Explicit Filtering LES for turbulent premixed flames

Abstract

Large eddy simulations of a premixed, turbulent, methane-air round jet flame at an equivalence ratio of 0.8 and unburnt gas temperature of 800 K are performed using Explicit Filtering LES (EFLES) method. The nominal inflow Reynolds number is 1500 and flame falls in thin reaction zone regime of turbulent premixed combustion. EFLES is formally derived from the approximate deconvolution method for LES computations and has been successfully applied to non-reacting flow computations in the past. This work is the first application of the method to a fully compressible, multi-component reacting flow problem. A 13-species reduced chemical mechanism with species transport is used to solve for the mass fraction fields. A flame sensor is used to automatically detect steep species gradient within the flame and then adaptively reduce the filter order based on local resolution of flame scales.
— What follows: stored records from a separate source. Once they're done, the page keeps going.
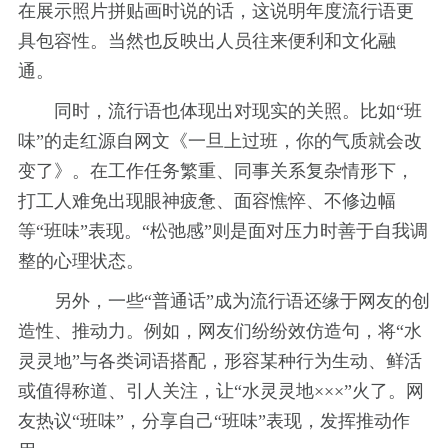
在展示照片拼贴画时说的话，这说明年度流行语更
具包容性。当然也反映出人员往来便利和文化融
通。
同时，流行语也体现出对现实的关照。比如“班
味”的走红源自网文《一旦上过班，你的气质就会改
变了》。在工作任务繁重、同事关系复杂情形下，
打工人难免出现眼神疲惫、面容憔悴、不修边幅
等“班味”表现。“松弛感”则是面对压力时善于自我调
整的心理状态。
另外，一些“普通话”成为流行语还缘于网友的创
造性、推动力。例如，网友们纷纷效仿造句，将“水
灵灵地”与各类词语搭配，形容某种行为生动、鲜活
或值得称道、引人关注，让“水灵灵地×××”火了。网
友热议“班味”，分享自己“班味”表现，发挥推动作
EFLES results are compared with a fully resolved DNS obtained with the same flow solver on a much finer grid without any turbulence model. LES predicts a slightly shorter mean flame height and thicker flame brush when compared to the DNS due to the lack of fine scale turbulence and thicker reaction zones in the former. EFLES solutions for time averaged statistics of velocity, temperature and major species mass fractions show good qualitative and quantitative agreement with DNS results. Slight quantitative differences are observed in other transported species fields on going downstream the dump plane, but the qualitative match with DNS is reasonable. Profiles of mean species mass fractions conditioned on progress variable from the LES are seen to closely agree with those from the DNS, thereby, showing that the differences observed in physical space are purely due to a broader flame brush being captured in the LES. The conditional net heat release rate and species reaction rates also agree quantitatively with the DNS. Therefore, the results obtained from this work are encouraging and show that EFLES is a viable method for further study in the context of turbulent reacting flow LES.